◆ Page text:
------------------------------------------------------------------------

These Thermometers Make An Unreliable Birth Control Method Less Sketchy

These Thermometers Make An Unreliable Birth Control Method Less Sketchy

Women have been manually tracking their cycles for centuries. You’ve likely heard the terms “rhythm method” or “natural family planning” from older generations; today, it’s the more scientifically informed “fertility awareness”. But as far as birth control options go, monitoring certain health cues to help women avoid getting pregnant still gets a bad rap — mostly because it’s so subjective.

Fertility tracking has spawned a wide range of apps in recent years to help women better gather and track those cues, and they can work perfectly when done the right way — in fact, I used one of those apps to get pregnant. But, there’s still a pretty large margin of error. Human error. All of the data is based on personal observation — collected by you, not a health care professional — and some of it needs to be extremely precise. Especially temperature, which measures a spike in progesterone, a key signal of ovulation.

Now two companies have created devices to make tracking body temperature easier and more accurate for women monitoring their fertility.

These Thermometers Make An Unreliable Birth Control Method Less Sketchy

A sample fertility tracking chart from Kindara, which shows the temperature data in blue

Wink, by the company Kindara, and Ondo, by Ovatemp are the first basal thermometers designed specifically for fertility tracking which will record and sync the data instantly with your phone. (There are various Bluetooth-enabled thermometers that take your temperature by ear, which is not accurate enough for a basal reading.) They’re both available now for pre-order: Wink at $US79 and Ondo at $US149.

Measuring what’s called your “basal body temperature” gives you more precise data than you’ll get from the old thermometer tucked in the back of your medicine cabinet, but it’s also harder to accurately record. It means the lowest possible temperature your body is at for the day, basically the moment you wake up, which for many of us is not when we’re at our mental best. Groggy eyes can accidentally mistake an 8 for a 0, and this can make a big difference when you’re looking for changes in tenths-of-a-degree increments that could indicate a hormone spike.

Plus, to make sure you can see the necessary trends in the data, you need to take your temperature at the same time every day. If you oversleep an hour or two, your reading will be void for the day. By syncing up with your smartphone, Wink and Ondo claim to minimize the room for error.

------------------------------------------------------------------------

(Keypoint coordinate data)
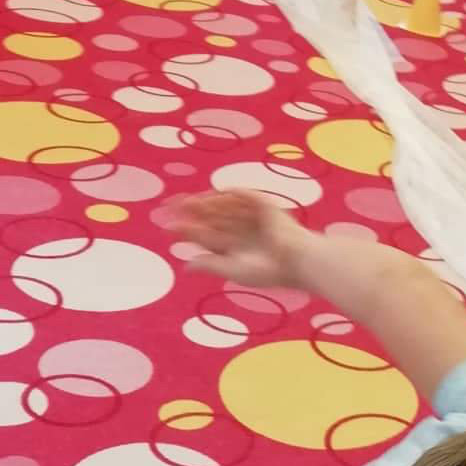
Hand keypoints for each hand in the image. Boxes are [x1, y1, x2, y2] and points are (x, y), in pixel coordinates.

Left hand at [168, 191, 310, 288]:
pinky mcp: (265, 206)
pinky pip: (244, 195)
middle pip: (210, 217)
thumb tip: (186, 266)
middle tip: (168, 205)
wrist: (299, 261)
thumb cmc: (270, 271)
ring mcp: (252, 217)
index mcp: (233, 248)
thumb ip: (211, 265)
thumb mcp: (235, 270)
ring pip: (223, 206)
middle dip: (192, 211)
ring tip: (190, 202)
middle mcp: (240, 231)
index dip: (186, 230)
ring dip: (207, 203)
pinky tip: (215, 195)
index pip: (205, 236)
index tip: (166, 227)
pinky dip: (230, 194)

------------------------------------------------------------------------

◆ Task goal: In the article on fertility-tracking thermometers, what is the pre-order price of Ondo?

◆ Answer for the task: $US149